— YOUR GOAL —
Please reproduce the entries below word for word, changing nothing.

— RECORDS FOR PROCESSING —
━━━━━━━━━━

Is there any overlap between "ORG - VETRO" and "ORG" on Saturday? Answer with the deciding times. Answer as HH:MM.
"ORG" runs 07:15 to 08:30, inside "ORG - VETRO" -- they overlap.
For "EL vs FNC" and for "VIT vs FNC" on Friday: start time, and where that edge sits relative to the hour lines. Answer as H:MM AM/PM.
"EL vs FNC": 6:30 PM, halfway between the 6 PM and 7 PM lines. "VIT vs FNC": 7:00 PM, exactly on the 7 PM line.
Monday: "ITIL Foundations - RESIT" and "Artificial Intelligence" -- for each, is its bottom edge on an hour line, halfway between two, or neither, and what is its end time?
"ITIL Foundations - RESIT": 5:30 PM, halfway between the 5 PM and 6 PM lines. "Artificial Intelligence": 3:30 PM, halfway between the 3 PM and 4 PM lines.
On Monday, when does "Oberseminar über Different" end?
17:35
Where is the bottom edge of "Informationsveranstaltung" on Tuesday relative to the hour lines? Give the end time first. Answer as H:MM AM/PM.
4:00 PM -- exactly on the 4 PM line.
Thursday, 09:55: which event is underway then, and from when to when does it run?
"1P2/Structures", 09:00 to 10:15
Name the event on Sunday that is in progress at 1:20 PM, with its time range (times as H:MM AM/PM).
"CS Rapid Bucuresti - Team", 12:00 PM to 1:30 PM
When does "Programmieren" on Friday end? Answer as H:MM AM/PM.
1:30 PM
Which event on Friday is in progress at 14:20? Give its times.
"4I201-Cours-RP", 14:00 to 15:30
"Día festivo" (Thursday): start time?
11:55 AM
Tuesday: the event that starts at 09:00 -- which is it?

━━━━━━━━━━

— EXERCISE ANSWER —
Is there any overlap between "ORG - VETRO" and "ORG" on Saturday? Answer with the deciding times. Answer as HH:MM.
"ORG" runs 07:15 to 08:30, inside "ORG - VETRO" -- they overlap.
For "EL vs FNC" and for "VIT vs FNC" on Friday: start time, and where that edge sits relative to the hour lines. Answer as H:MM AM/PM.
"EL vs FNC": 6:30 PM, halfway between the 6 PM and 7 PM lines. "VIT vs FNC": 7:00 PM, exactly on the 7 PM line.
Monday: "ITIL Foundations - RESIT" and "Artificial Intelligence" -- for each, is its bottom edge on an hour line, halfway between two, or neither, and what is its end time?
"ITIL Foundations - RESIT": 5:30 PM, halfway between the 5 PM and 6 PM lines. "Artificial Intelligence": 3:30 PM, halfway between the 3 PM and 4 PM lines.
On Monday, when does "Oberseminar über Different" end?
17:35
Where is the bottom edge of "Informationsveranstaltung" on Tuesday relative to the hour lines? Give the end time first. Answer as H:MM AM/PM.
4:00 PM -- exactly on the 4 PM line.
Thursday, 09:55: which event is underway then, and from when to when does it run?
"1P2/Structures", 09:00 to 10:15
Name the event on Sunday that is in progress at 1:20 PM, with its time range (times as H:MM AM/PM).
"CS Rapid Bucuresti - Team", 12:00 PM to 1:30 PM
When does "Programmieren" on Friday end? Answer as H:MM AM/PM.
1:30 PM
Which event on Friday is in progress at 14:20? Give its times.
"4I201-Cours-RP", 14:00 to 15:30
"Día festivo" (Thursday): start time?
11:55 AM
Tuesday: the event that starts at 09:00 -- which is it?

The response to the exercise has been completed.